#### YOUR INSTRUCTIONS:
Nothing outside the range is to be copied. From the entries below, reproduce exactly the lines starting at the one with "12: (570, 190, 11.84)" and ending at the one with "50: (571, 83, 100.82)", without pictures.

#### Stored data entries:

^^^^^^^^

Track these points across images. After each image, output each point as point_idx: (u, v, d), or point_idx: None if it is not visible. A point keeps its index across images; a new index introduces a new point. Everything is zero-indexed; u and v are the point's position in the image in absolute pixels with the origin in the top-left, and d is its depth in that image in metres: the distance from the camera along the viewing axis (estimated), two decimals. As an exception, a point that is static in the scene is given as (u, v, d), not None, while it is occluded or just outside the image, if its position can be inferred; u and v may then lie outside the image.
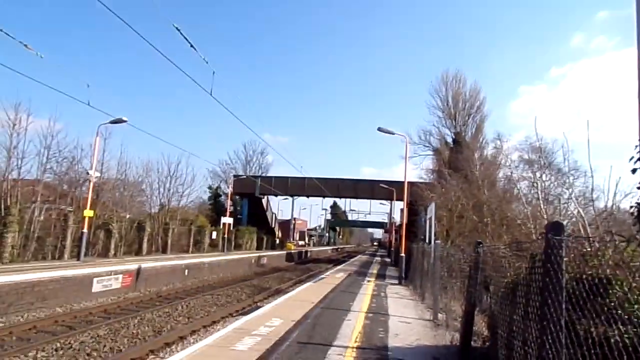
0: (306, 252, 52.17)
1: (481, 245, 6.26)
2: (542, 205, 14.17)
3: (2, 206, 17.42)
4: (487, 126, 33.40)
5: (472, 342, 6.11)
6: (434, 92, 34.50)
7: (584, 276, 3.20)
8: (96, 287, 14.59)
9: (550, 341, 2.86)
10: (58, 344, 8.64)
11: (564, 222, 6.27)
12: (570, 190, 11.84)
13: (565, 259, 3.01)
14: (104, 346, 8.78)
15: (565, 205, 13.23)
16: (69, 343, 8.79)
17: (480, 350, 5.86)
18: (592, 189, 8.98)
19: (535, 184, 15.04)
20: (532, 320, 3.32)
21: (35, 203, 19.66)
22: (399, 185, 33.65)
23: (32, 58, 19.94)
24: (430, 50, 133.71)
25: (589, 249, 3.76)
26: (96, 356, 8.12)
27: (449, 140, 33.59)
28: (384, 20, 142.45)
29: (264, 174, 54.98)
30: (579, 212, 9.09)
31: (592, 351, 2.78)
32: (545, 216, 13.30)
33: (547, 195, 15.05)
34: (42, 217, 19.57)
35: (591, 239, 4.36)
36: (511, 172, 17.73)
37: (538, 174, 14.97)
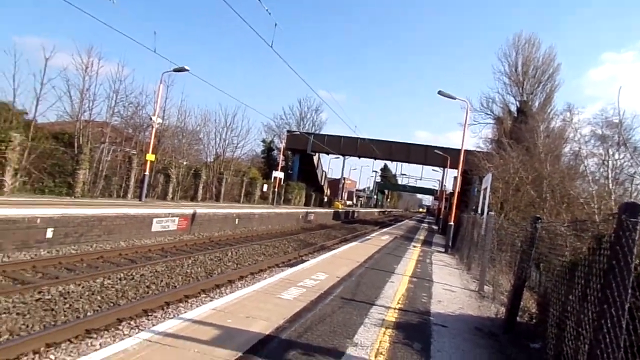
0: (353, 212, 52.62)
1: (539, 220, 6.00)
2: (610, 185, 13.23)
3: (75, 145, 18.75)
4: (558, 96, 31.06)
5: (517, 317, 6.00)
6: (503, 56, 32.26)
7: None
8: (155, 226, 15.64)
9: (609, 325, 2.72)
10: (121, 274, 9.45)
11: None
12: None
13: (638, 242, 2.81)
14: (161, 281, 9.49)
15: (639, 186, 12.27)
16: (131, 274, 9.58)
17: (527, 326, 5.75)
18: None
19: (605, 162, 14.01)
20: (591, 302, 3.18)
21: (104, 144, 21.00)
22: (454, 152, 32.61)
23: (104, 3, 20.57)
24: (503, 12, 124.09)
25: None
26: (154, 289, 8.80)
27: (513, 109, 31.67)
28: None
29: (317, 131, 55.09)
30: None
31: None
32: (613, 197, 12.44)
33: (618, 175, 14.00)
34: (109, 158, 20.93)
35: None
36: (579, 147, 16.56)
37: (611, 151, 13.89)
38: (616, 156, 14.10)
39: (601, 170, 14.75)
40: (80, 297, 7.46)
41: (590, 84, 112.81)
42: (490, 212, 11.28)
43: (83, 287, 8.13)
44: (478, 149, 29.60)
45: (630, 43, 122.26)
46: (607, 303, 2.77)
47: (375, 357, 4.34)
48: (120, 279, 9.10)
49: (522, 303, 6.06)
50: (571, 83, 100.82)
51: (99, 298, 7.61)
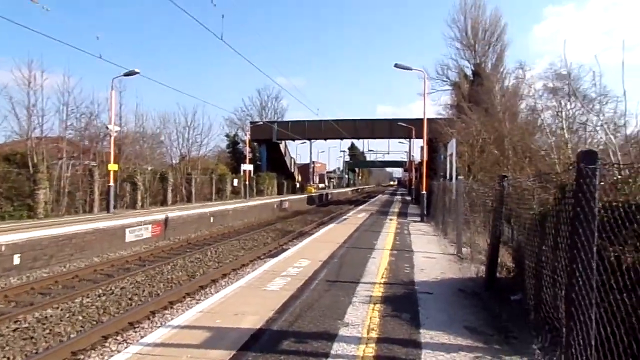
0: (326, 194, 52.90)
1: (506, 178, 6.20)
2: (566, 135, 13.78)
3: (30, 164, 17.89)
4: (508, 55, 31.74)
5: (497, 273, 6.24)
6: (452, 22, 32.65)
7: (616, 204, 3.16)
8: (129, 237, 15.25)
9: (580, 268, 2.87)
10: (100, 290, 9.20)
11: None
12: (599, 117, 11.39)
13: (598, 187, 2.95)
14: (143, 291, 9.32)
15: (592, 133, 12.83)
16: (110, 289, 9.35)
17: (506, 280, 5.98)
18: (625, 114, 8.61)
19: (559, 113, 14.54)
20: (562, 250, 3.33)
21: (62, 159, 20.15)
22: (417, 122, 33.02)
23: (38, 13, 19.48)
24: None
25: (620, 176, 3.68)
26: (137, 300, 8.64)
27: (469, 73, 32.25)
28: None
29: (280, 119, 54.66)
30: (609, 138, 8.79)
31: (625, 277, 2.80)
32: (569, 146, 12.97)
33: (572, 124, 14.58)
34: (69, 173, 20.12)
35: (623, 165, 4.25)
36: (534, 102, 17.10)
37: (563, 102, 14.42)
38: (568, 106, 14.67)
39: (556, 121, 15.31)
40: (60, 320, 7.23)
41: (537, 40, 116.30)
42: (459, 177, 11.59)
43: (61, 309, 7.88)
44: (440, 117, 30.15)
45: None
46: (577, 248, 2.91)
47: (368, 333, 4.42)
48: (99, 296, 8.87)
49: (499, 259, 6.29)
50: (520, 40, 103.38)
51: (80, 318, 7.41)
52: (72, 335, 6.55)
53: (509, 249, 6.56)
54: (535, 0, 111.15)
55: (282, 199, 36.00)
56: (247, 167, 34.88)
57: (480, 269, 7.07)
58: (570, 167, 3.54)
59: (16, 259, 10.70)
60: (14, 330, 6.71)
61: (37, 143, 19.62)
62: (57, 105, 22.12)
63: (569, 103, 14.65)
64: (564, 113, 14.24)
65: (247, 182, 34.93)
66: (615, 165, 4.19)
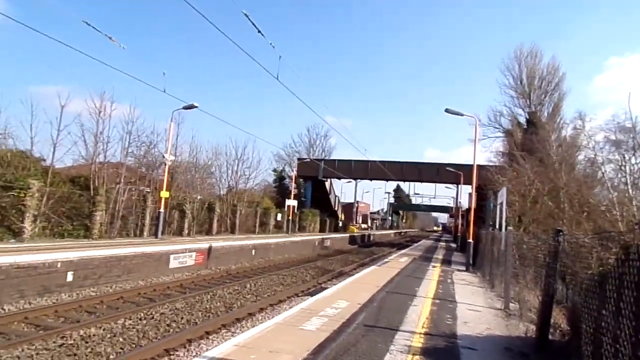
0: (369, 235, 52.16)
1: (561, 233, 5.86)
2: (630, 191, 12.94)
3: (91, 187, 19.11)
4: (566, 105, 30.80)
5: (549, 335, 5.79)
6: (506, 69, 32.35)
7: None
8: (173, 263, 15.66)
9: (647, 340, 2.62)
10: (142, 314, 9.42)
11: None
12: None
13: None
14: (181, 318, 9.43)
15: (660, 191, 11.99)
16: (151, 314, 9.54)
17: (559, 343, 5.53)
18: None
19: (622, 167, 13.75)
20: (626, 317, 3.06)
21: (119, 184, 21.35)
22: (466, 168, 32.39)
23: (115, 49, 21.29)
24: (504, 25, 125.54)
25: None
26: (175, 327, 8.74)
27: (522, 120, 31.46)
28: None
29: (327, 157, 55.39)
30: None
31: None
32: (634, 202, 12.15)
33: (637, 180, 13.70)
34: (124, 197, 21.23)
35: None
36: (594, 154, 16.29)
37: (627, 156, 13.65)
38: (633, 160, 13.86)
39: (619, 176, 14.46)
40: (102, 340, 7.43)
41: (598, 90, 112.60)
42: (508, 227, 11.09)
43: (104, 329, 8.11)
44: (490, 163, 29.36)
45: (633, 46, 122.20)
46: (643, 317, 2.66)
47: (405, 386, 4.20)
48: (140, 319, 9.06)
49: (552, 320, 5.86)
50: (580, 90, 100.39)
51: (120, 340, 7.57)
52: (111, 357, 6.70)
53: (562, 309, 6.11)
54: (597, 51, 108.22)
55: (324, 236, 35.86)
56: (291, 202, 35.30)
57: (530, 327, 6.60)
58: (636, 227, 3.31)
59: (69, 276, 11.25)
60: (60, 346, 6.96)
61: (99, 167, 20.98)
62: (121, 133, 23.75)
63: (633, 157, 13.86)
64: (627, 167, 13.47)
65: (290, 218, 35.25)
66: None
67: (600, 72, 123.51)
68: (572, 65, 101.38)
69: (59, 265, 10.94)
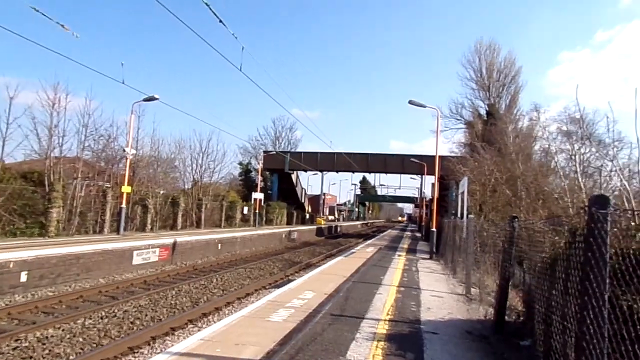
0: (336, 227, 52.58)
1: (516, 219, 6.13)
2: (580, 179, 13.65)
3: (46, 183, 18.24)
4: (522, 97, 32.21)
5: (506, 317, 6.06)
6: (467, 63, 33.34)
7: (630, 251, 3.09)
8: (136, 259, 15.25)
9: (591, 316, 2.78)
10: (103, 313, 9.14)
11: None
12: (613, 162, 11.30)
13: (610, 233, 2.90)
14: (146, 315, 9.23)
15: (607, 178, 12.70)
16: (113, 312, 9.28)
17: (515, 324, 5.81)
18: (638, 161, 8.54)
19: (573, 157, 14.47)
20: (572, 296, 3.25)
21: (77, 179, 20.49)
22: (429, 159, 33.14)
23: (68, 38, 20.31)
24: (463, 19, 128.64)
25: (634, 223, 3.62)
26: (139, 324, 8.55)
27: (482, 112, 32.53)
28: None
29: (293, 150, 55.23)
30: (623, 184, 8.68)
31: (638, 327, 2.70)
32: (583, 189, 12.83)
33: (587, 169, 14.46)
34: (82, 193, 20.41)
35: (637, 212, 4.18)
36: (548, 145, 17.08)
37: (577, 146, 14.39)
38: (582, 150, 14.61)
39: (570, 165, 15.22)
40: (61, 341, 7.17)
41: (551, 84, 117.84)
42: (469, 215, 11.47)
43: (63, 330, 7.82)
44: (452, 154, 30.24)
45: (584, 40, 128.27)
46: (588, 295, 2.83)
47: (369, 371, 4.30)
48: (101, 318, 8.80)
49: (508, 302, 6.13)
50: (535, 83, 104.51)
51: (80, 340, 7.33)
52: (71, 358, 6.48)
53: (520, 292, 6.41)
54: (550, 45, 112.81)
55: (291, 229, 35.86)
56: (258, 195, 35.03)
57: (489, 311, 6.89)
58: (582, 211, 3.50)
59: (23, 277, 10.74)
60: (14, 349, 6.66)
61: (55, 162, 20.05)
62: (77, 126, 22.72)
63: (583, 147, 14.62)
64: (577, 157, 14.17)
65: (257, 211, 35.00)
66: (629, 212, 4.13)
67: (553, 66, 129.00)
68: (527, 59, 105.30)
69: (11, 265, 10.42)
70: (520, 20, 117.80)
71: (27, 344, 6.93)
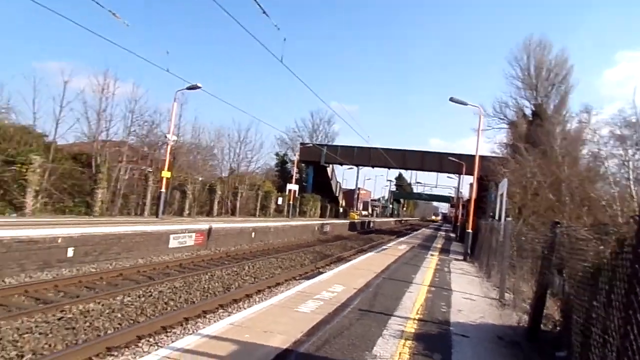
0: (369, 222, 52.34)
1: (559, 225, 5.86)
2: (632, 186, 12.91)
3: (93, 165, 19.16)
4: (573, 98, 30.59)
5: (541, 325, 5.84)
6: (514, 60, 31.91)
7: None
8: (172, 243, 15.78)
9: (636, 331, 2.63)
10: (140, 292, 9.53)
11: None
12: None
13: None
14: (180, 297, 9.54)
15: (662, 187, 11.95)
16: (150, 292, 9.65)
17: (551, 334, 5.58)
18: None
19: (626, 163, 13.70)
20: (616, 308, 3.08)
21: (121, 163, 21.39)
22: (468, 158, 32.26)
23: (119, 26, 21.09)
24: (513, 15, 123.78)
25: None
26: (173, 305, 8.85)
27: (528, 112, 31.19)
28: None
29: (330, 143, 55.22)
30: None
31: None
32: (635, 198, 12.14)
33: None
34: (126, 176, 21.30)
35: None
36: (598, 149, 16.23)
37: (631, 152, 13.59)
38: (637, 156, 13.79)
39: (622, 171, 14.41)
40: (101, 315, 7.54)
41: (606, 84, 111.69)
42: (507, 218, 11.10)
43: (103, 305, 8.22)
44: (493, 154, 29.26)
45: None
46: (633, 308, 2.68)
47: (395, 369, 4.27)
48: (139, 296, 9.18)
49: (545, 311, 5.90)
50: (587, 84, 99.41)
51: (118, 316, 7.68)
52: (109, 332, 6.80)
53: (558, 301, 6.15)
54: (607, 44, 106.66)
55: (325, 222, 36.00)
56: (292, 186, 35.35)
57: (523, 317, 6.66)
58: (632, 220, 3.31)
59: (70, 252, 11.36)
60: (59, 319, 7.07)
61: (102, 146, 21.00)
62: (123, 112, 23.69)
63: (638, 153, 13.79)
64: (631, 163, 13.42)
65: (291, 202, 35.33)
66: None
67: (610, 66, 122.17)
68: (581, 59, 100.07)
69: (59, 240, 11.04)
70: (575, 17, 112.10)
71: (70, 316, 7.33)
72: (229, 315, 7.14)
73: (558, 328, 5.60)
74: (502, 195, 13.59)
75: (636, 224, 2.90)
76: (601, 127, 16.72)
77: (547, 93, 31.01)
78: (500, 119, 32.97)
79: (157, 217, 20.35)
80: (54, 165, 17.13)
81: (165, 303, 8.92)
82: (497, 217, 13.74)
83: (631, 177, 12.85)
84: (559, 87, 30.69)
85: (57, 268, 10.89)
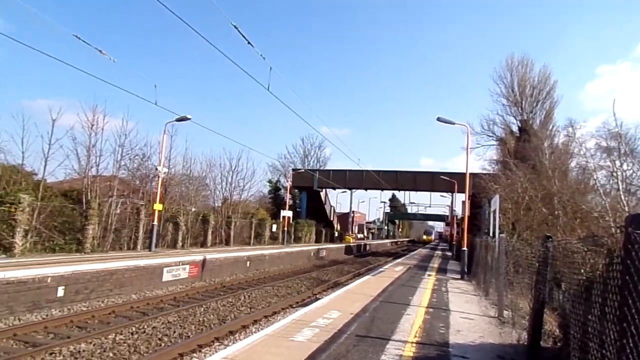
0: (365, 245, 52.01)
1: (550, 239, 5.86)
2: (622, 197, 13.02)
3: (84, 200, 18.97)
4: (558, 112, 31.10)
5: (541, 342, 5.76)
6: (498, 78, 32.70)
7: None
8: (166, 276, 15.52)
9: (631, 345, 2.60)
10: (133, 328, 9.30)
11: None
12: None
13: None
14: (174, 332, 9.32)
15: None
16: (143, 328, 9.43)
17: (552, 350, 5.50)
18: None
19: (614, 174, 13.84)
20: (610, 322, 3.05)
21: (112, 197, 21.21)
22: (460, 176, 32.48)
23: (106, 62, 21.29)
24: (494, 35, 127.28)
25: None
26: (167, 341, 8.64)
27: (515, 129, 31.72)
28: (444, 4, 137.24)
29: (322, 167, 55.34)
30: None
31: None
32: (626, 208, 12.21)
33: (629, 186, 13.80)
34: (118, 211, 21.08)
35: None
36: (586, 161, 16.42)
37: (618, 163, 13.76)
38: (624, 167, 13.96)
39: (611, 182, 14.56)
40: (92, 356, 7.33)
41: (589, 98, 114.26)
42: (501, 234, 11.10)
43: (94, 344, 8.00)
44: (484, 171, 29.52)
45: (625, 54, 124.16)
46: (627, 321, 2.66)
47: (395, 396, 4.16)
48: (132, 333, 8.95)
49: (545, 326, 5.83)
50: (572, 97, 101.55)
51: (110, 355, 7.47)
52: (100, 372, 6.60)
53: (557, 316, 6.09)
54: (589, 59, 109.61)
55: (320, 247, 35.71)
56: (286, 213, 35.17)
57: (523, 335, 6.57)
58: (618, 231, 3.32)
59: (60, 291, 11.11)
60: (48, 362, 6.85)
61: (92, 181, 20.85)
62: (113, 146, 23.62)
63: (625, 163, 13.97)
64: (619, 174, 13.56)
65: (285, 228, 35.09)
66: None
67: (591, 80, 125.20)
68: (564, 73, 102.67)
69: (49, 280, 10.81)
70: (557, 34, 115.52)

^^^^^^^^

#### TASK RESPONSE:
12: (570, 190, 11.84)
13: (565, 259, 3.01)
14: (104, 346, 8.78)
15: (565, 205, 13.23)
16: (69, 343, 8.79)
17: (480, 350, 5.86)
18: (592, 189, 8.98)
19: (535, 184, 15.04)
20: (532, 320, 3.32)
21: (35, 203, 19.66)
22: (399, 185, 33.65)
23: (32, 58, 19.94)
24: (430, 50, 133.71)
25: (589, 249, 3.76)
26: (96, 356, 8.12)
27: (449, 140, 33.59)
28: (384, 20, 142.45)
29: (264, 174, 54.98)
30: (579, 212, 9.09)
31: (592, 351, 2.78)
32: (545, 216, 13.30)
33: (547, 195, 15.05)
34: (42, 217, 19.57)
35: (591, 239, 4.36)
36: (511, 172, 17.73)
37: (538, 174, 14.97)
0: (353, 212, 52.62)
1: (539, 220, 6.00)
2: (610, 185, 13.23)
3: (75, 145, 18.75)
4: (558, 96, 31.06)
5: (517, 317, 6.00)
6: (503, 56, 32.26)
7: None
8: (155, 226, 15.64)
9: (609, 325, 2.72)
10: (121, 274, 9.45)
11: None
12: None
13: (638, 242, 2.81)
14: (161, 281, 9.49)
15: (639, 186, 12.27)
16: (131, 274, 9.58)
17: (527, 326, 5.75)
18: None
19: (605, 162, 14.01)
20: (591, 302, 3.18)
21: (104, 144, 21.00)
22: (454, 152, 32.61)
23: (104, 3, 20.57)
24: (503, 12, 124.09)
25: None
26: (154, 289, 8.80)
27: (513, 109, 31.67)
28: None
29: (317, 131, 55.09)
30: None
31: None
32: (613, 197, 12.44)
33: (618, 175, 14.00)
34: (109, 158, 20.93)
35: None
36: (579, 147, 16.56)
37: (611, 151, 13.89)
38: (616, 156, 14.10)
39: (601, 170, 14.75)
40: (80, 297, 7.46)
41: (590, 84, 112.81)
42: (490, 212, 11.28)
43: (83, 287, 8.13)
44: (478, 149, 29.60)
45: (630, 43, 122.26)
46: (607, 303, 2.77)
47: (375, 357, 4.34)
48: (120, 279, 9.10)
49: (522, 303, 6.06)
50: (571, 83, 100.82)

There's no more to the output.